▶ TEXT SHOWN

It has been a tough few months for accrediting agencies. These independent nonprofit organizations act as the gatekeepers to federal college aid: They must approve any institution that wishes to get access to student grants or loans from the federal government. A series of recent events—both from within and outside the federal government—have brought their ability to effectively perform this role into question.

In June, Sen. Elizabeth Warren (D-MA) grilled the CEO of accreditation agency the Accrediting Council for Independent Colleges and Schools, or ACICS, in a congressional hearing for its ineffective investigations of for-profit colleges. ACICS accredited the now-defunct Corinthian Colleges, which is accused of faking job placement rates and defrauding millions of students. How, Sen. Warren inquired, could an accreditor ostensibly focused on quality assurance have allowed Corinthian to continue accessing federal financial aid dollars and enrolling students despite widespread evidence that it was committing fraud? Corinthian, after all, remained accredited until its demise.

Following the hearing, authors Andrea Fuller and Douglas Belkin called accreditors the “watchdogs that rarely bite,” in a high-profile Wall Street Journal article. The Consumer Financial Protection Bureau issued an investigative demand to ACICS seeking information about the for-profit schools it oversees. Later, a Senate Permanent Subcommittee on Investigations opened an investigation on the role of accreditors in assessing the quality and financial stability of institutions, and it is requesting the records of numerous agencies, with an enhanced focus on ACICS. To top it all off, in November, the Department of Education released new data about student outcomes—including graduation rates, loan repayment, and job earnings—by accreditation agency and called upon Congress to repeal legislation that currently bans the department from defining or setting standards of student achievement that accreditors must address when reviewing colleges.

Confronted with claims that the accreditation process is ineffective, accreditors consistently claim that their historic role has been about quality improvement, not accountability. After meeting with The Wall Street Journal’s editorial board, Judith Eaton, president of the Council for Higher Education Accreditation, or CHEA—an umbrella organization for accrediting agencies—made the case that accreditation agencies are under increasing pressure to do more to protect students. Her argument concludes that the largest game changer for accreditation is an increased urgency to protect students against institutions with poor student outcomes such as high debt, student loan defaults, and low graduation rates.

CHEA and the rest of the accreditation establishment, however, are missing a crucial point: The expectation that accreditors protect students and taxpayer funds is nothing new. In fact, a review of major higher education legislation from World War II through the last reauthorization of the Higher Education Act in 2008 shows that consumer protection has always been the main purpose of federal legislation regarding accreditation. That was the case in 1952, when Congress first leveraged the independent accreditation system as a way to prevent bad actors from receiving federal funds. It still was the goal in 1992, when Congress rewrote many of the rules around accreditation. And it remains true today. If accreditors are still incapable of performing this role, policymakers should explore alternative ways of determining which institutions can and cannot access federal aid.

The origins of accreditation

From the very beginning of the federal reliance on accreditors, the role of accreditation agencies with respect to federal financial aid has been about protecting consumers and preventing fraudulent actors from receiving taxpayer dollars.

Dataset records
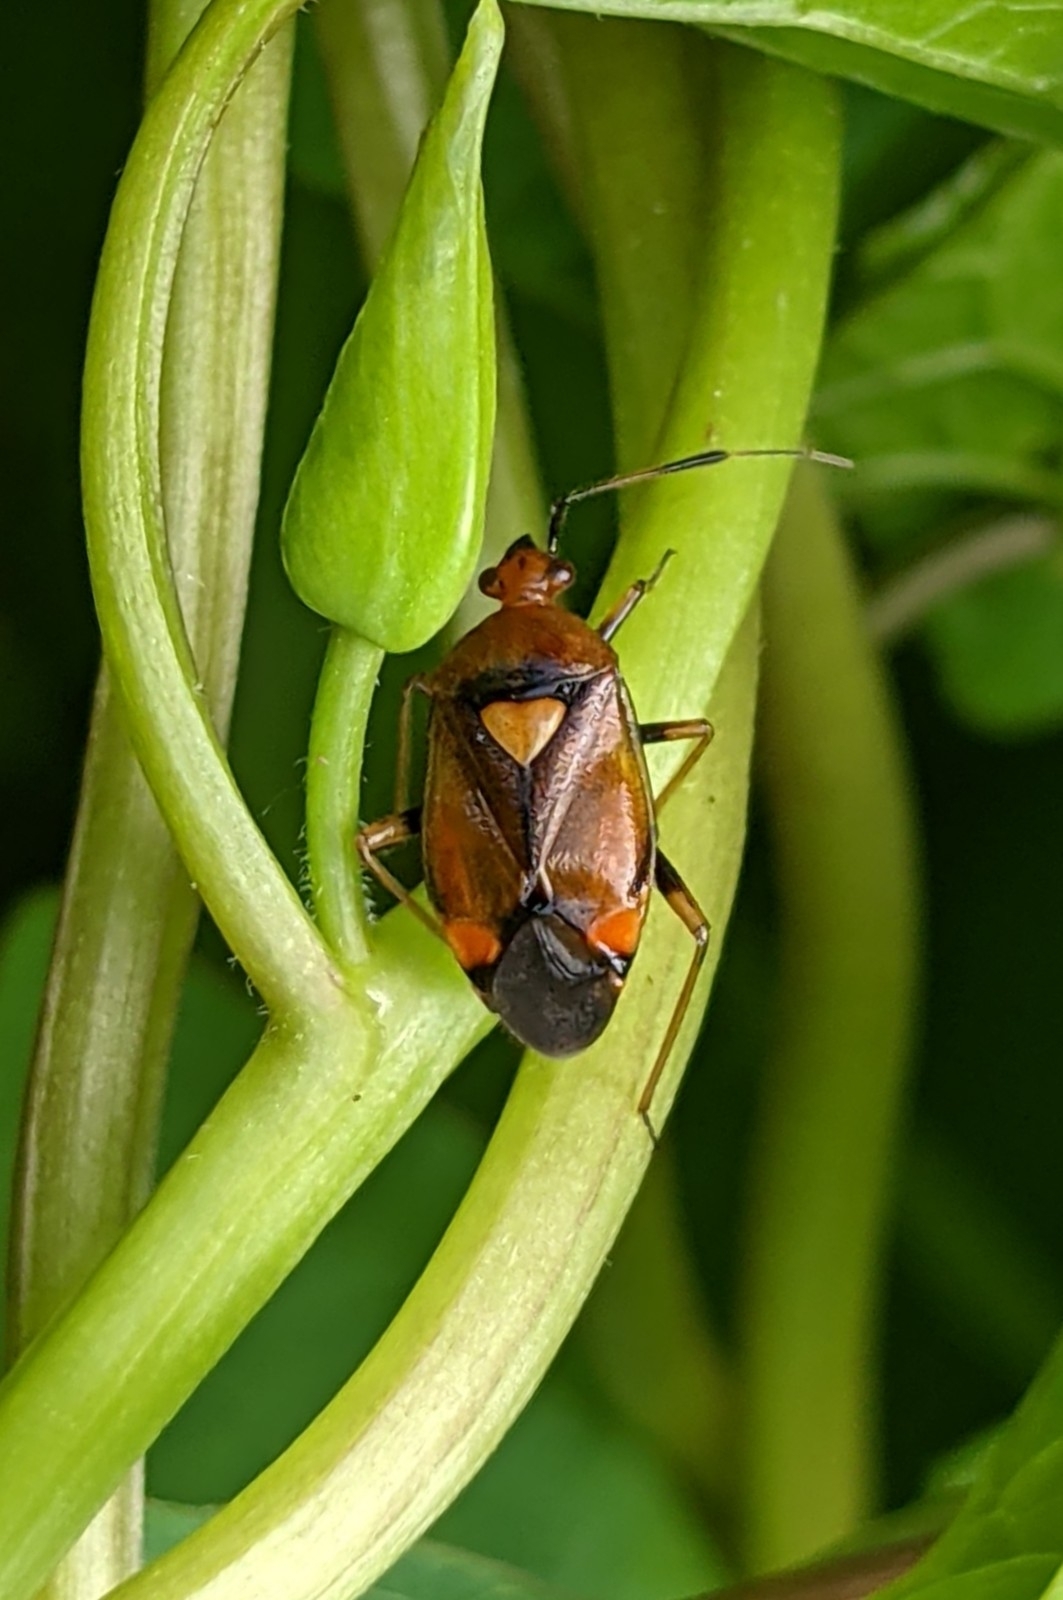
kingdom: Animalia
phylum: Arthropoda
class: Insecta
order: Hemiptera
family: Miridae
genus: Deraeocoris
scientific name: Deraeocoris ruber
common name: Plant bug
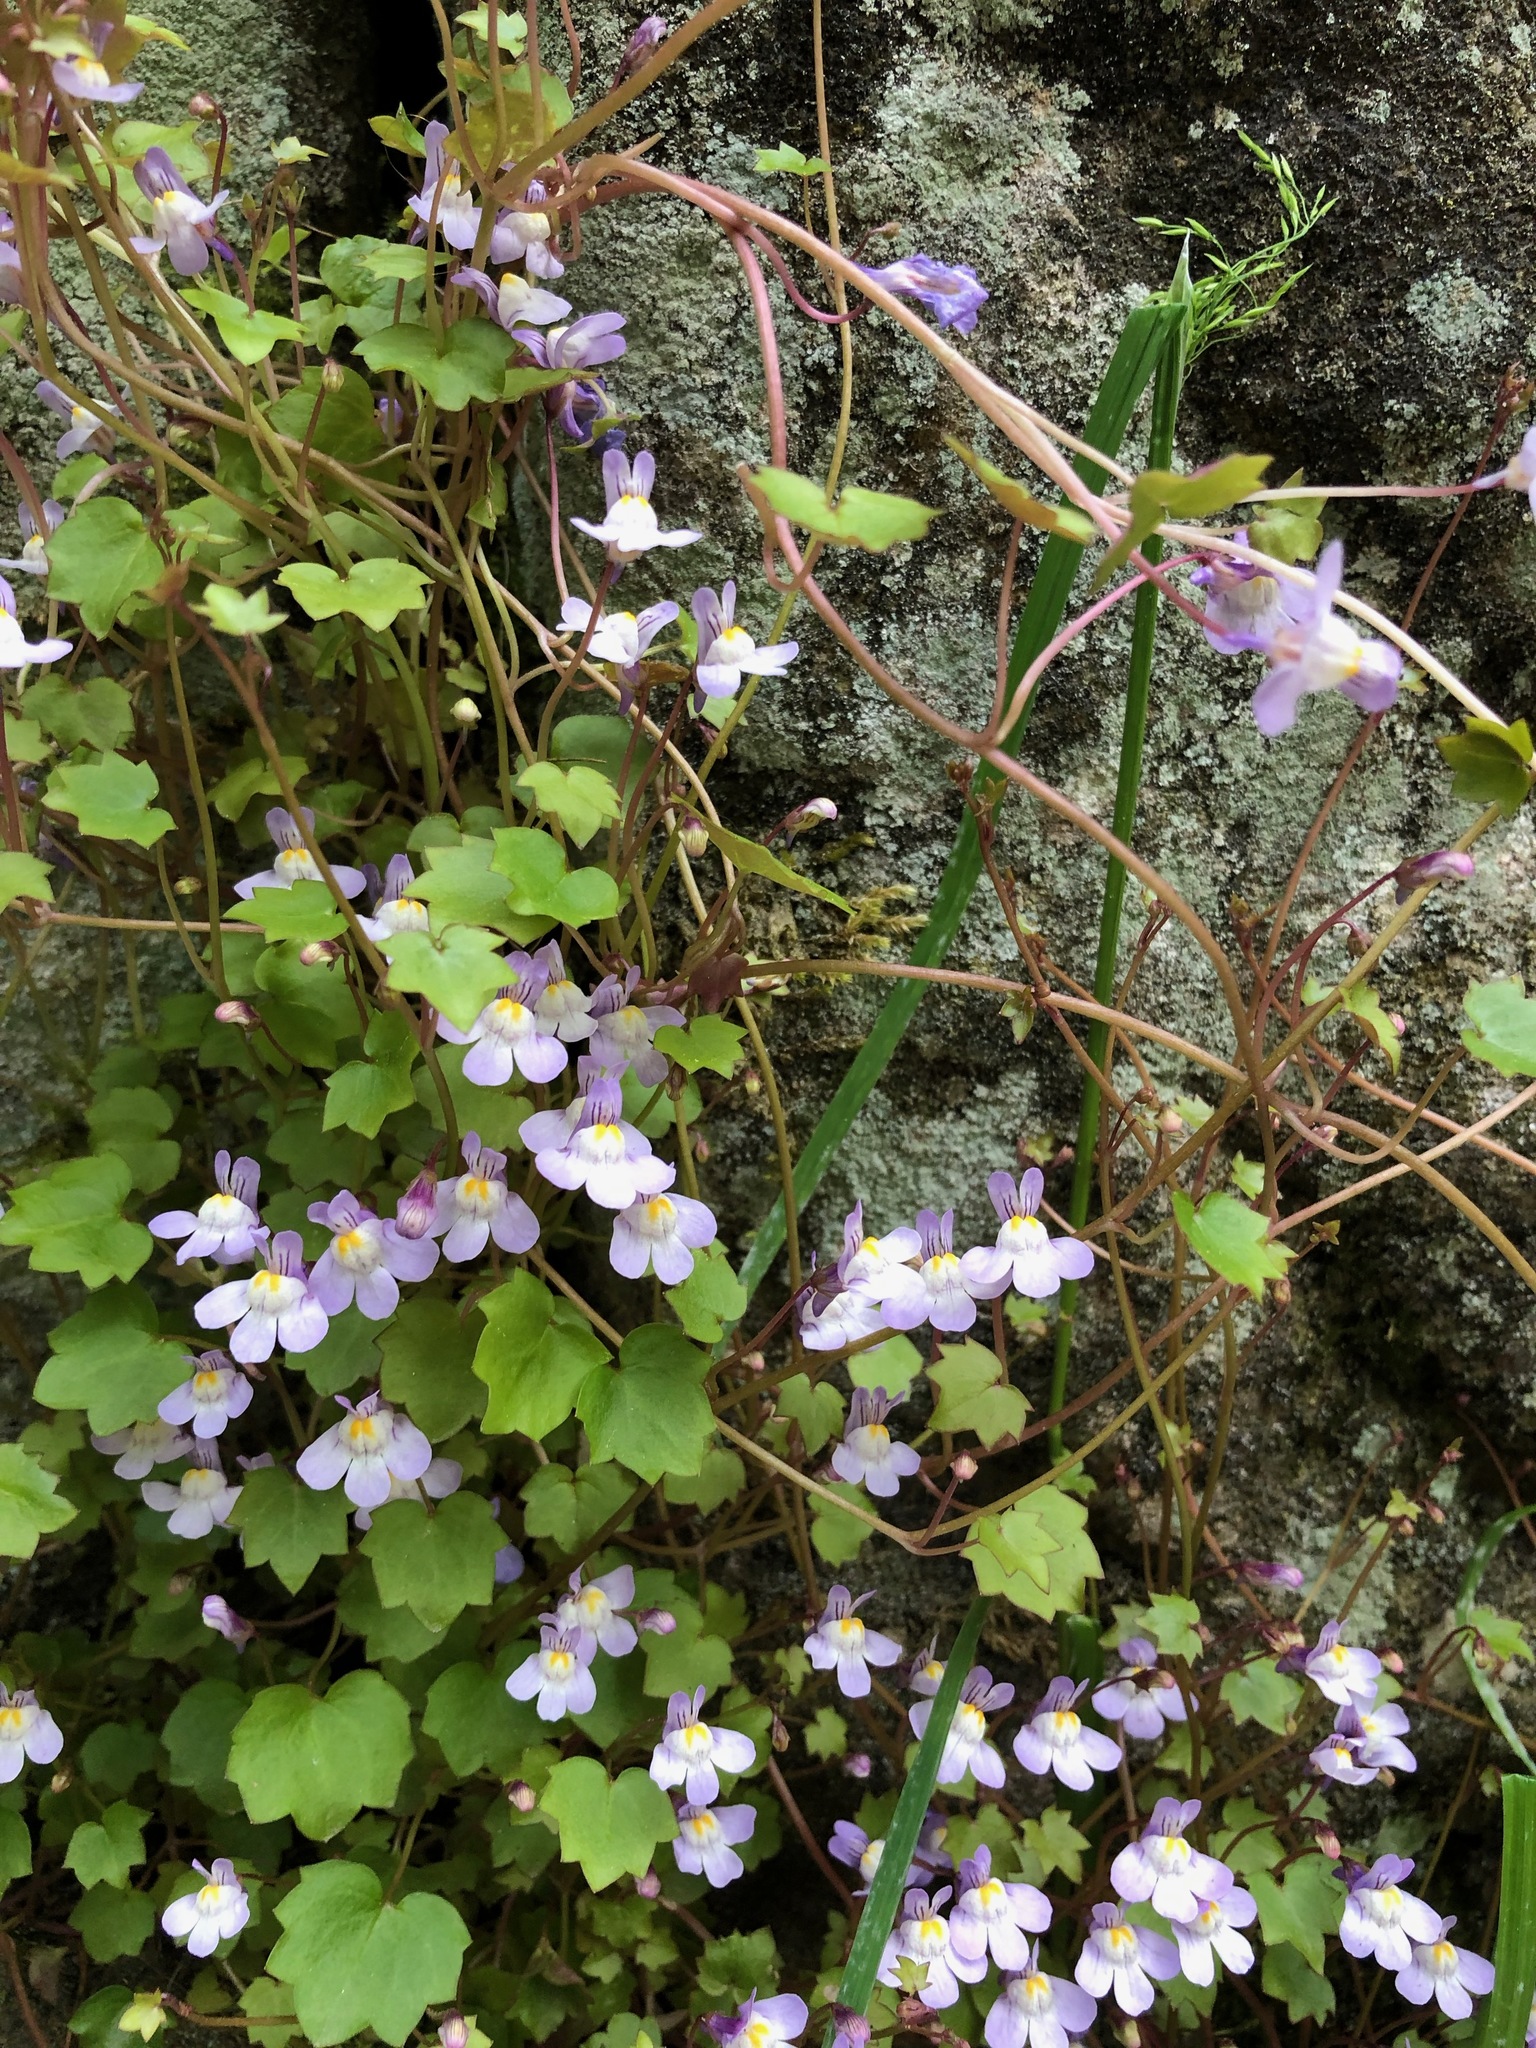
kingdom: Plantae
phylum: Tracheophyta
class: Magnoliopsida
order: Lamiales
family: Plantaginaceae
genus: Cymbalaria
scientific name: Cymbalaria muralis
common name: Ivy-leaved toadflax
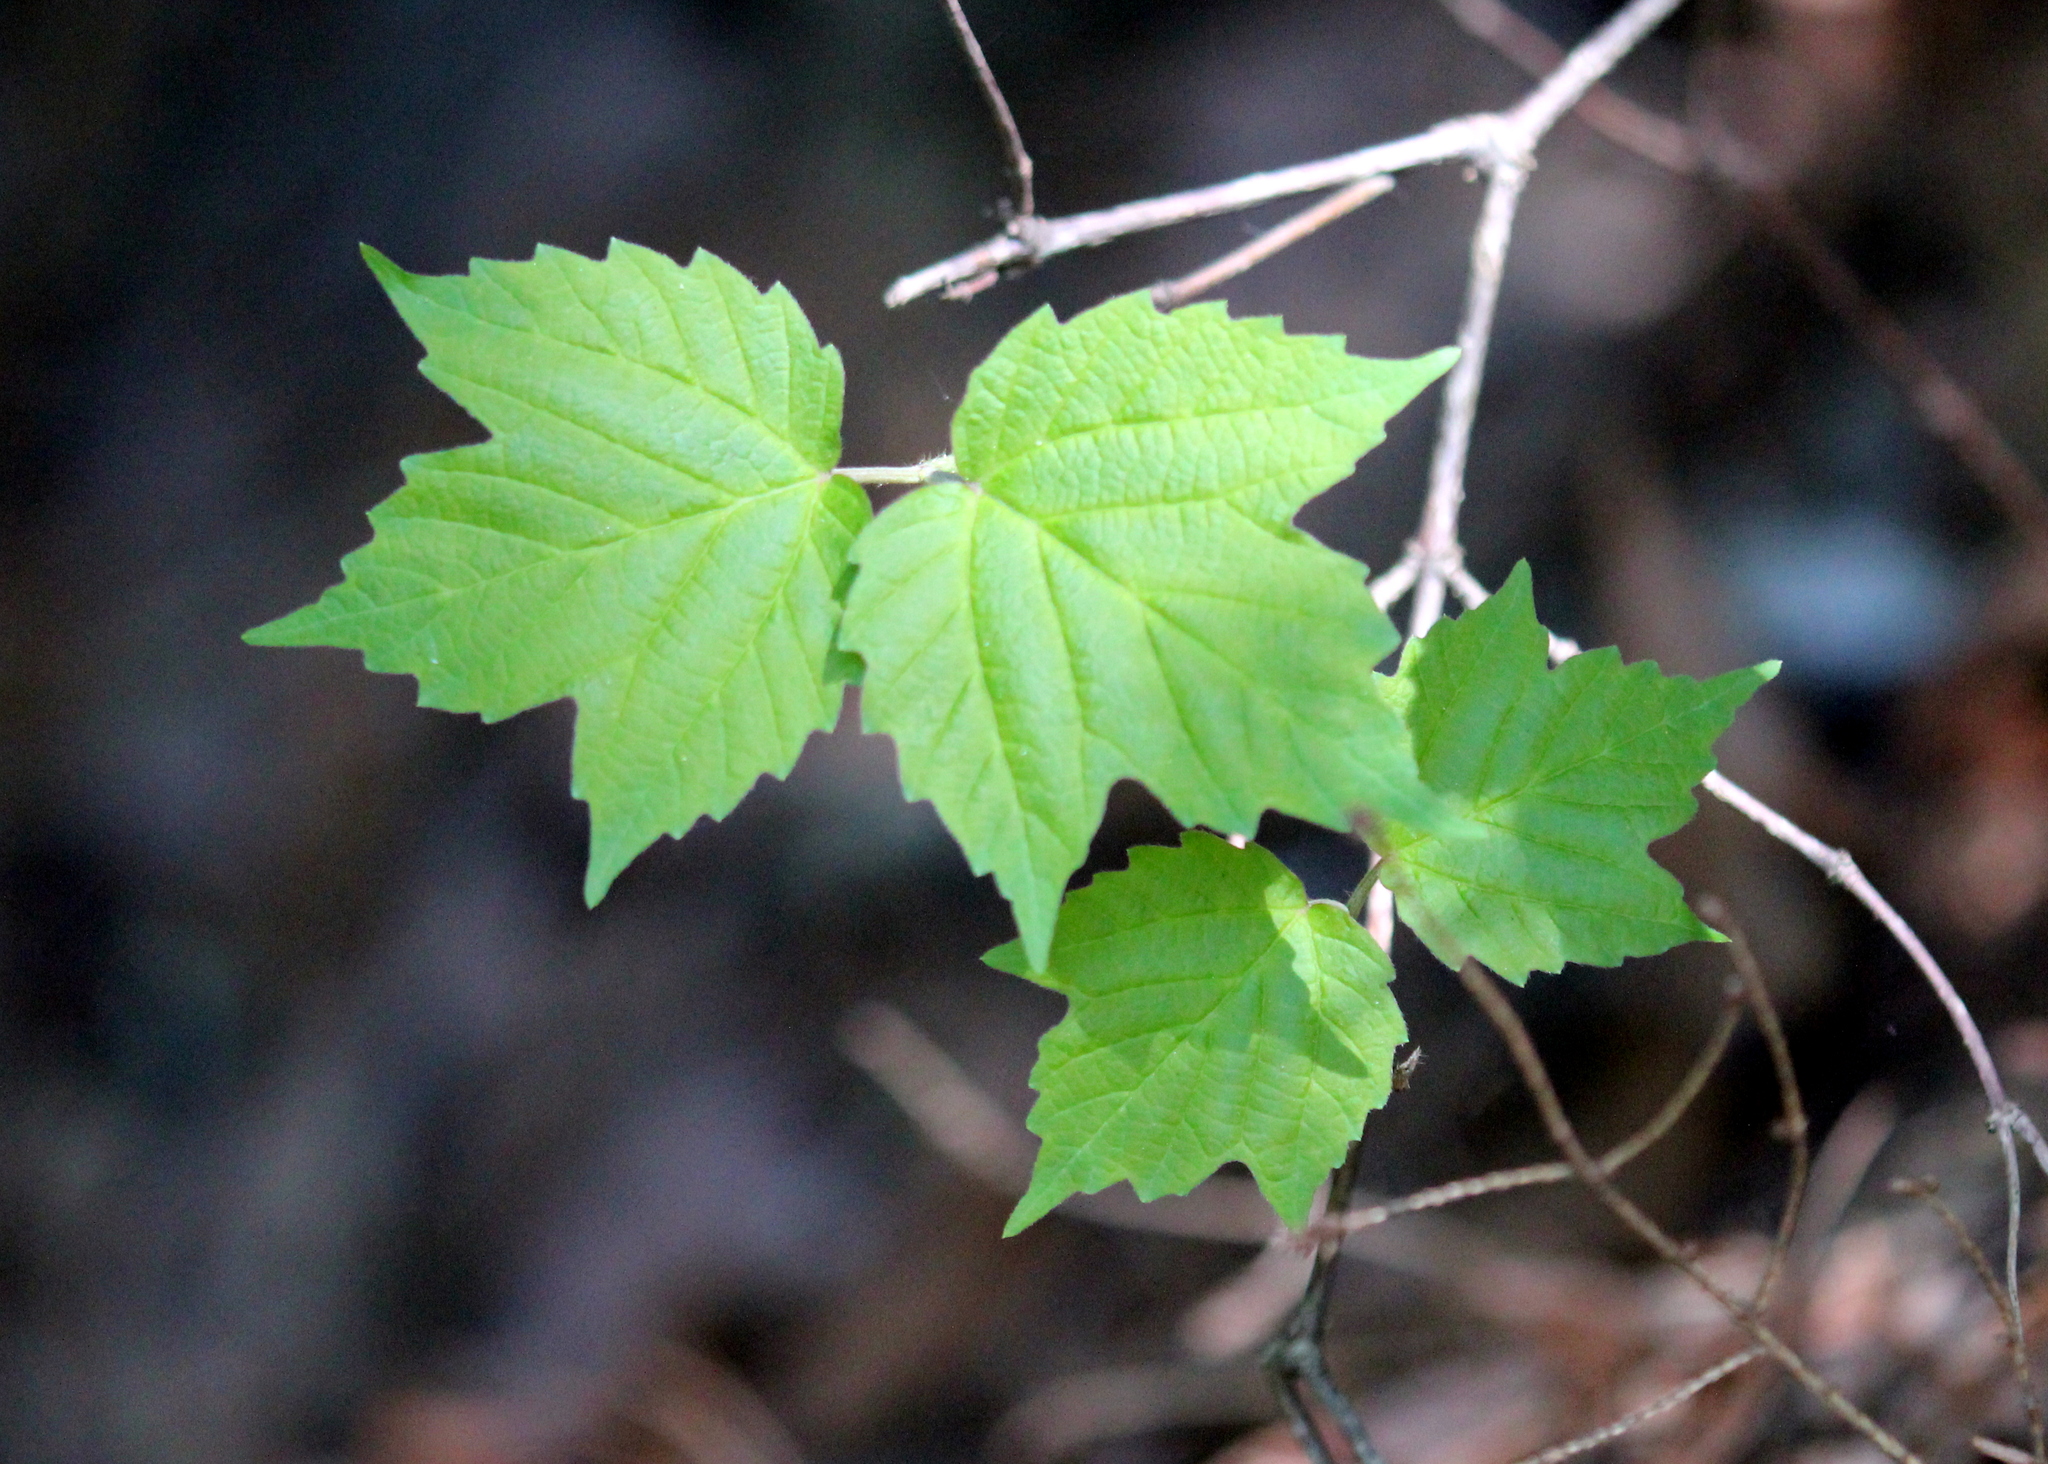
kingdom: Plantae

▶ WORK TO BE COMPLETED
In one to three sentences, explain why the article on accrediting agencies describes them as gatekeepers to federal college aid. These entries come from a different source than the text.

▶ TASK RESULT
Accrediting agencies must approve any institution that wishes to get access to student grants or loans from the federal government.